» TASK INSTRUCTIONS:
From the line with "2: (356, 144, 90.26)" through the line with "38: (92, 39, 16.32)", inclusive, return each line of the data below exactly and leave the rest out.

-------- DATA LISTING

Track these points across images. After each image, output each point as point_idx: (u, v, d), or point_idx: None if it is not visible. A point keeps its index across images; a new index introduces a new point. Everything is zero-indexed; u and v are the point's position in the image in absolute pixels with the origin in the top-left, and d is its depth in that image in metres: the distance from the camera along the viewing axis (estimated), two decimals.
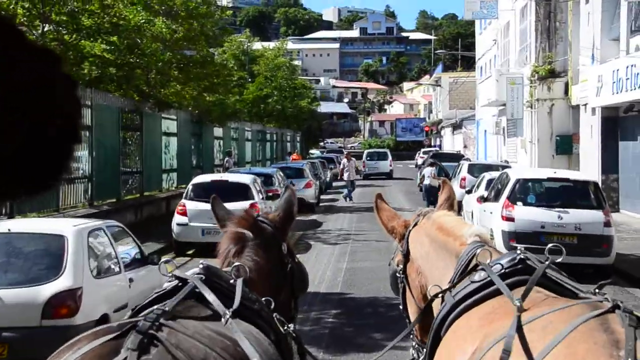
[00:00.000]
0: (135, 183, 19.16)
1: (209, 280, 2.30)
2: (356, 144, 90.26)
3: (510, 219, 11.84)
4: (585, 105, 20.49)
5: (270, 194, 17.43)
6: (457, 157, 31.50)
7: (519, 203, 12.04)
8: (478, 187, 16.84)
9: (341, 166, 29.62)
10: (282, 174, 20.81)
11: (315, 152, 60.26)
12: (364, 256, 14.41)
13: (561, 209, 11.66)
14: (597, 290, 2.14)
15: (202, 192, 14.97)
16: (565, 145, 23.23)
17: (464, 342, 2.19)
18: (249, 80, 39.50)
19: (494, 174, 17.07)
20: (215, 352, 1.97)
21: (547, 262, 2.27)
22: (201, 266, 2.39)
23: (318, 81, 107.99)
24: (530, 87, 24.00)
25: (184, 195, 15.15)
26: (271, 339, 2.33)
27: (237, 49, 37.55)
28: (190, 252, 14.79)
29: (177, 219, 14.55)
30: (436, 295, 2.54)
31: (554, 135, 23.55)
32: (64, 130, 0.79)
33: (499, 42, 30.25)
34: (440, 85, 54.22)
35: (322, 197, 28.96)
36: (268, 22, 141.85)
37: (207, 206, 13.61)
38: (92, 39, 16.32)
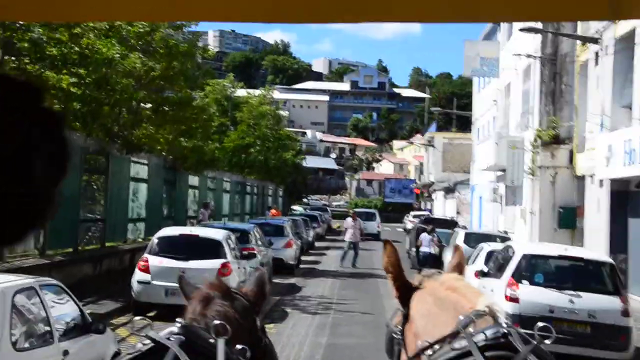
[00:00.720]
0: (97, 232, 18.17)
1: (190, 342, 2.26)
2: (342, 202, 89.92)
3: (514, 300, 11.02)
4: (592, 176, 19.95)
5: (246, 252, 16.58)
6: (450, 224, 30.75)
7: (525, 282, 11.25)
8: (475, 259, 16.05)
9: (344, 225, 28.48)
10: (259, 231, 19.93)
11: (297, 208, 59.59)
12: (347, 331, 13.45)
13: (573, 292, 10.87)
14: None
15: (168, 247, 14.10)
16: (569, 219, 22.62)
17: None
18: (231, 127, 38.95)
19: (494, 246, 16.33)
20: None
21: (531, 345, 2.23)
22: (178, 325, 2.33)
23: (304, 134, 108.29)
24: (533, 152, 23.52)
25: (148, 249, 14.22)
26: None
27: (219, 93, 37.08)
28: (151, 314, 13.78)
29: (138, 275, 13.60)
30: (421, 352, 2.52)
31: (557, 206, 22.96)
32: (47, 171, 0.78)
33: (499, 103, 29.98)
34: (433, 145, 54.02)
35: (303, 258, 28.02)
36: (255, 69, 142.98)
37: (172, 263, 12.51)
38: (57, 71, 15.60)
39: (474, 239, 20.00)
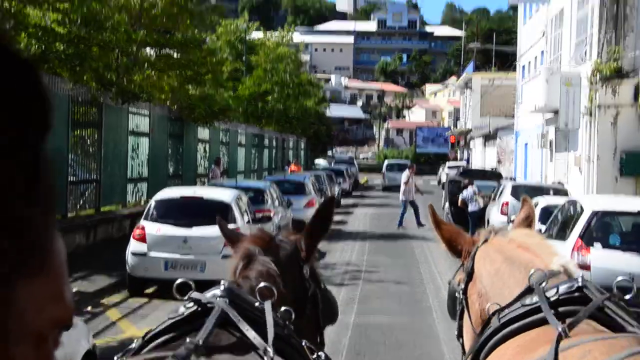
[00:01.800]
0: (91, 195, 17.05)
1: (234, 304, 2.24)
2: (370, 154, 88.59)
3: (584, 267, 9.63)
4: None
5: (260, 214, 15.38)
6: (493, 176, 29.28)
7: (597, 245, 9.86)
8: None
9: (403, 180, 25.53)
10: (277, 190, 18.65)
11: (321, 162, 58.29)
12: (379, 306, 12.21)
13: None
14: None
15: (168, 212, 12.90)
16: (633, 165, 21.02)
17: None
18: (246, 73, 37.49)
19: (551, 200, 14.87)
20: None
21: (606, 295, 2.24)
22: (222, 287, 2.30)
23: (328, 80, 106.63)
24: (591, 89, 21.80)
25: (144, 214, 13.02)
26: None
27: (232, 35, 35.55)
28: (149, 290, 12.68)
29: (133, 246, 12.43)
30: (493, 314, 2.54)
31: (619, 151, 21.33)
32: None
33: (549, 35, 28.02)
34: (470, 88, 52.06)
35: None
36: (274, 9, 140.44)
37: (173, 230, 10.97)
38: (37, 6, 14.34)
39: (524, 192, 18.51)
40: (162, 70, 20.75)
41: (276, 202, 18.03)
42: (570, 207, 11.04)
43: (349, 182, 42.29)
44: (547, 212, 14.08)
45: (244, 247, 2.67)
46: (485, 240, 2.93)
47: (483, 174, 30.21)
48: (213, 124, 24.19)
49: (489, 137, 44.93)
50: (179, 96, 21.82)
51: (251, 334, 2.17)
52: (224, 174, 27.17)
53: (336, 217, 28.62)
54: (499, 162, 39.97)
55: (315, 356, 2.43)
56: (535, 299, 2.35)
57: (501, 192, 19.10)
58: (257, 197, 16.95)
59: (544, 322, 2.29)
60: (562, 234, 10.59)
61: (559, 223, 11.10)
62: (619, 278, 2.58)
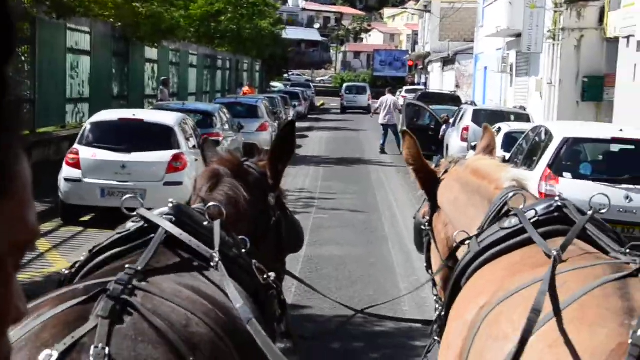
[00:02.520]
0: (26, 115, 15.74)
1: (180, 222, 2.26)
2: (327, 77, 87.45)
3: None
4: (628, 38, 17.52)
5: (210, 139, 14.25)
6: (452, 99, 28.48)
7: (566, 175, 9.13)
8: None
9: (378, 104, 24.75)
10: (227, 113, 17.57)
11: (277, 85, 56.91)
12: (332, 236, 11.43)
13: (630, 186, 8.77)
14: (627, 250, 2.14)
15: (104, 136, 11.81)
16: (595, 90, 20.40)
17: (479, 295, 2.22)
18: None
19: (514, 126, 14.12)
20: (197, 316, 1.95)
21: (588, 215, 2.25)
22: (170, 205, 2.34)
23: (285, 2, 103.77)
24: (555, 12, 20.91)
25: (78, 137, 11.91)
26: (249, 291, 2.31)
27: None
28: (84, 219, 11.69)
29: (66, 171, 11.37)
30: (462, 242, 2.56)
31: (581, 75, 20.66)
32: None
33: None
34: (429, 11, 50.76)
35: None
36: None
37: (110, 155, 9.23)
38: None
39: (484, 117, 17.73)
40: None
41: (226, 126, 16.99)
42: (538, 134, 10.24)
43: (305, 105, 41.27)
44: (510, 138, 13.39)
45: (211, 167, 2.65)
46: (446, 171, 2.93)
47: (441, 98, 29.39)
48: (161, 43, 22.73)
49: (447, 62, 44.01)
50: (123, 13, 20.29)
51: (194, 242, 2.17)
52: (172, 95, 25.90)
53: None
54: (457, 86, 39.19)
55: (264, 276, 2.40)
56: (514, 220, 2.32)
57: (461, 117, 18.31)
58: (205, 121, 15.90)
59: (526, 243, 2.27)
60: (528, 162, 9.83)
61: (524, 151, 10.32)
62: (595, 194, 2.58)
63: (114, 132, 11.86)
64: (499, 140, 13.49)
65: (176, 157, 11.58)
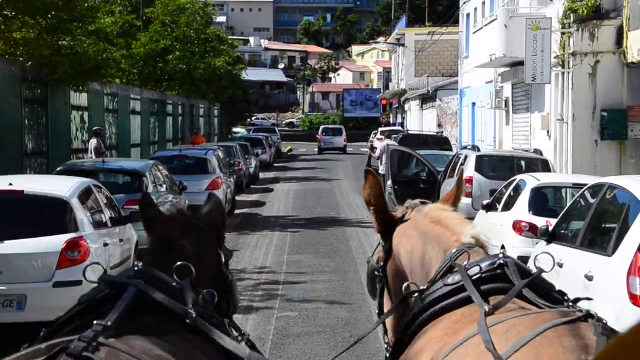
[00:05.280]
0: None
1: (150, 285, 2.23)
2: (294, 120, 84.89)
3: None
4: None
5: (133, 208, 11.22)
6: (439, 142, 25.47)
7: None
8: (513, 199, 10.77)
9: (377, 153, 22.01)
10: (163, 170, 14.32)
11: (240, 130, 53.91)
12: (302, 350, 8.15)
13: None
14: (570, 304, 2.25)
15: None
16: (616, 125, 17.60)
17: (420, 356, 2.32)
18: (143, 29, 32.61)
19: (543, 179, 11.02)
20: None
21: (526, 280, 2.31)
22: (136, 268, 2.32)
23: (247, 42, 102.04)
24: (563, 34, 18.13)
25: None
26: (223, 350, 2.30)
27: None
28: None
29: None
30: (410, 294, 2.62)
31: (598, 109, 17.83)
32: None
33: None
34: (403, 45, 48.29)
35: (241, 198, 22.63)
36: None
37: None
38: None
39: (490, 165, 14.75)
40: (10, 16, 16.21)
41: (162, 187, 13.78)
42: (604, 197, 7.13)
43: (270, 152, 38.24)
44: (540, 196, 10.31)
45: (160, 231, 2.63)
46: (402, 217, 2.97)
47: (425, 140, 26.37)
48: (86, 85, 19.49)
49: (427, 99, 41.31)
50: (35, 49, 17.16)
51: (167, 300, 2.17)
52: (110, 148, 22.54)
53: (252, 197, 24.89)
54: (440, 125, 36.40)
55: (239, 335, 2.44)
56: (457, 277, 2.38)
57: (461, 165, 15.22)
58: (132, 183, 12.77)
59: (468, 301, 2.32)
60: (600, 241, 6.74)
61: (589, 222, 7.17)
62: (539, 253, 2.91)
63: None
64: (523, 198, 10.41)
65: (72, 244, 8.33)
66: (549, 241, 7.83)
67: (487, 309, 2.16)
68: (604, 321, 2.03)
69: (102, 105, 23.59)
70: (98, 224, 9.19)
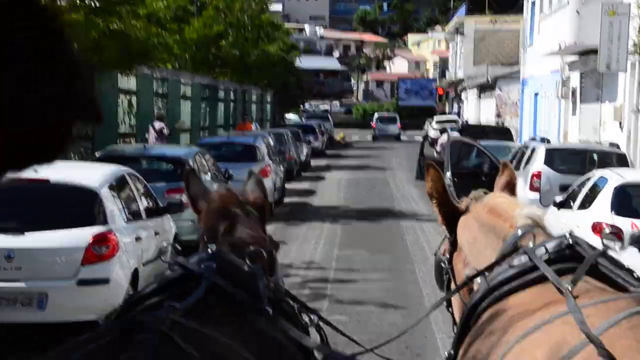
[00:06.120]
0: None
1: (223, 270, 2.24)
2: (342, 107, 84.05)
3: None
4: None
5: (177, 196, 10.57)
6: (501, 133, 24.14)
7: None
8: (591, 197, 9.59)
9: (439, 144, 21.46)
10: (209, 158, 13.48)
11: (292, 117, 53.13)
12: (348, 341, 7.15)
13: None
14: None
15: None
16: None
17: (491, 335, 2.29)
18: (197, 15, 31.94)
19: (628, 176, 9.80)
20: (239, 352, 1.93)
21: (599, 250, 2.29)
22: (210, 251, 2.33)
23: (302, 30, 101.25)
24: None
25: None
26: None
27: None
28: None
29: None
30: (470, 278, 2.64)
31: None
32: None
33: None
34: (462, 34, 46.76)
35: (291, 186, 21.71)
36: None
37: None
38: None
39: (561, 159, 13.52)
40: None
41: (207, 176, 12.91)
42: None
43: (322, 139, 37.27)
44: (625, 195, 9.11)
45: (219, 205, 2.57)
46: (467, 209, 2.97)
47: (485, 131, 25.03)
48: (134, 70, 18.78)
49: (485, 88, 39.81)
50: (82, 32, 16.46)
51: (241, 295, 2.15)
52: (169, 133, 21.51)
53: (303, 185, 23.92)
54: (499, 115, 34.93)
55: (308, 318, 2.43)
56: (524, 258, 2.34)
57: (528, 159, 14.01)
58: (174, 172, 11.95)
59: (536, 281, 2.27)
60: None
61: None
62: (606, 230, 3.76)
63: (8, 203, 7.77)
64: (604, 197, 9.22)
65: (100, 238, 7.50)
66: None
67: (569, 287, 2.06)
68: None
69: (151, 90, 22.92)
70: (131, 216, 8.35)
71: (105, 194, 7.87)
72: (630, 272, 2.25)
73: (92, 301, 7.31)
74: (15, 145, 0.91)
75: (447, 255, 2.99)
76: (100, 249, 7.46)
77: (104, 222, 7.66)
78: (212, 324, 1.97)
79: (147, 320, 1.83)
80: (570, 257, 2.27)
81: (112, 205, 7.93)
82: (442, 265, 3.03)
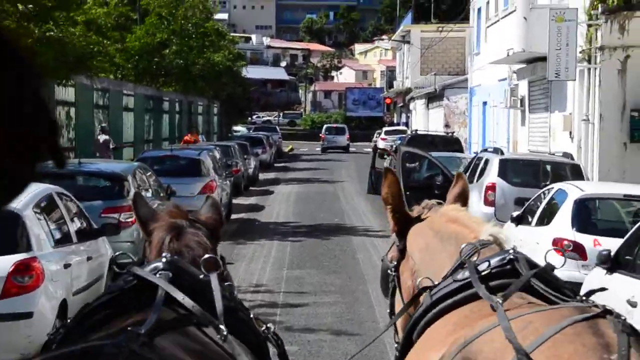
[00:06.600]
0: None
1: (178, 278, 2.22)
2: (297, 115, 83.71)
3: None
4: None
5: (115, 215, 9.87)
6: (449, 143, 23.82)
7: None
8: (550, 212, 9.18)
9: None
10: (149, 175, 12.75)
11: (240, 129, 52.40)
12: None
13: None
14: (584, 298, 2.21)
15: None
16: None
17: (431, 350, 2.28)
18: (140, 23, 31.06)
19: (588, 189, 9.43)
20: None
21: (534, 270, 2.30)
22: (164, 260, 2.29)
23: (249, 39, 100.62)
24: (589, 27, 16.56)
25: None
26: (250, 345, 2.32)
27: None
28: None
29: None
30: (424, 289, 2.61)
31: (628, 109, 16.31)
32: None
33: None
34: (409, 42, 46.67)
35: (238, 201, 21.02)
36: None
37: None
38: None
39: (515, 170, 13.15)
40: None
41: (148, 193, 12.18)
42: None
43: (270, 152, 36.63)
44: (584, 210, 8.72)
45: (166, 221, 2.58)
46: (419, 216, 2.97)
47: (435, 142, 24.70)
48: (70, 79, 17.93)
49: (433, 98, 39.71)
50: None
51: (198, 309, 2.13)
52: (115, 148, 20.64)
53: (249, 200, 23.19)
54: (447, 125, 34.77)
55: (264, 328, 2.46)
56: (466, 273, 2.37)
57: (481, 171, 13.61)
58: (112, 189, 11.20)
59: (476, 297, 2.30)
60: None
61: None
62: (549, 249, 2.95)
63: None
64: (565, 212, 8.81)
65: (22, 267, 6.78)
66: (611, 270, 6.25)
67: (499, 300, 2.12)
68: (623, 318, 1.97)
69: (91, 101, 22.04)
70: (60, 241, 7.64)
71: (29, 216, 7.14)
72: (572, 290, 2.29)
73: (13, 338, 6.58)
74: None
75: (395, 262, 2.97)
76: (23, 279, 6.75)
77: (28, 248, 6.94)
78: (171, 350, 1.91)
79: (106, 352, 1.74)
80: (510, 273, 2.30)
81: (38, 228, 7.21)
82: (389, 272, 3.00)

----------------

» OUTPUT FOR THIS TASK:
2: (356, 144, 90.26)
3: (510, 219, 11.84)
4: (585, 105, 20.49)
5: (270, 194, 17.43)
6: (457, 157, 31.50)
7: (519, 203, 12.04)
8: (478, 187, 16.84)
9: (341, 166, 29.62)
10: (282, 174, 20.81)
11: (315, 152, 60.26)
12: (364, 256, 14.41)
13: (561, 209, 11.66)
14: (597, 290, 2.14)
15: (202, 192, 14.97)
16: (565, 145, 23.23)
17: (464, 342, 2.19)
18: (249, 80, 39.50)
19: (494, 174, 17.07)
20: (215, 352, 1.97)
21: (547, 262, 2.27)
22: (201, 266, 2.39)
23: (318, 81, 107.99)
24: (530, 87, 24.00)
25: (184, 195, 15.15)
26: (271, 339, 2.33)
27: (237, 49, 37.55)
28: (190, 252, 14.79)
29: (177, 219, 14.55)
30: (436, 295, 2.54)
31: (554, 135, 23.55)
32: (64, 130, 0.79)
33: (499, 42, 30.25)
34: (440, 85, 54.22)
35: (322, 197, 28.96)
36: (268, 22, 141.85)
37: (207, 206, 13.61)
38: (92, 39, 16.32)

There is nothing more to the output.